“Pratap”, 35, came to Sahara in 2005 with his wife “Sita”, 28, and their two sons, 9 and 7. Pratap was infected before his marriage. From birth, their older son had many illnesses and developmental problems, and both he and Sita were tested and found to be positive. Their younger son is not infected.
In 2005, the family became very ill with pneumonia, headache, diarrhea, and oral thrush infections that would not go down even with government-supplied antibiotics. Pratap used to be a prosperous vegetable vendor and he smiles when he talks about taking his children to restaurants and the movies. When the family became sick, he gradually spent his life savings of 2 1/2 lakhs (250,000 Rs, or $6000 US) and even sold his wife’s gold jewellery. The children had to stop going to school.

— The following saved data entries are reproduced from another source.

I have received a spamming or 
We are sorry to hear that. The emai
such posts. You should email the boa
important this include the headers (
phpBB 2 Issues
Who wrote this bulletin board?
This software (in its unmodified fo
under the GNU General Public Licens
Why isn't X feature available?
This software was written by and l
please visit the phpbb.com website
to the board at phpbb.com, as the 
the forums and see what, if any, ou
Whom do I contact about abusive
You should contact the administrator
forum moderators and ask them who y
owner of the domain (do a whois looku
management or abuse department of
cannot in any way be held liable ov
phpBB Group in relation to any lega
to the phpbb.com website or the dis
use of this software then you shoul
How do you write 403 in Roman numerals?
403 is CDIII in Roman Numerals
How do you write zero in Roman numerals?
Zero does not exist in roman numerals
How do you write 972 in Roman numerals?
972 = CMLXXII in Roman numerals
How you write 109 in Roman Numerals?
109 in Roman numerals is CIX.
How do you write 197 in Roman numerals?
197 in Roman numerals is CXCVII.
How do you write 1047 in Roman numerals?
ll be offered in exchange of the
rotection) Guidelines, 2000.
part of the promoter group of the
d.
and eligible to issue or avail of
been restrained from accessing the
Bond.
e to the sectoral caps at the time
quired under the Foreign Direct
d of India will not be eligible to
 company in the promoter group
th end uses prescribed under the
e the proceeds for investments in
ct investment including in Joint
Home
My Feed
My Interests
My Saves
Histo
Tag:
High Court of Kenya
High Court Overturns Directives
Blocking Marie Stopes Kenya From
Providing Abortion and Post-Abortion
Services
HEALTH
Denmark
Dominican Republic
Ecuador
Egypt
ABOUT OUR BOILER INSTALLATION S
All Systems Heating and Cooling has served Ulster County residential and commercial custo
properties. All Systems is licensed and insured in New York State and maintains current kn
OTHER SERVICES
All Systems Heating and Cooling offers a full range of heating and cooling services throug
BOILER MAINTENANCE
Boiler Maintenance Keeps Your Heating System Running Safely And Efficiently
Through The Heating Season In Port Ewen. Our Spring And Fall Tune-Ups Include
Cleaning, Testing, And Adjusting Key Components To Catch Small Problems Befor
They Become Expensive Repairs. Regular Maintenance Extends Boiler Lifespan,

With the help of another NGO, the family obtained free antiretroviral drugs from the government and began to recover. But then their neighbours noticed volunteers coming to their house and recognized the AIDS symbols on their caps. Storekeepers began to shun them. Neighbours would shout at them in the street. Finally, the landlord threw them out. The family went to stay with Pratap’s parents, who told them to sleep outside, on the terrace, and not to use the parents’ bathroom. After only ten days, they asked them to leave altogether. “‘If you stay here, we’ll also get sick,’ they said. I tried to tell them this is not how you get AIDS. But they are totally closed,” says Pratap through an interpreter.
When the family came to Sahara, they were emotionally distraught and exhausted. Now, Sita is about to begin work as a counsellor to other people living with HIV and AIDS. Their dream is to once again live independently as a family. “I would like to tell people everywhere that your care and support can help others and give them a better future,” Sita says through an interpreter.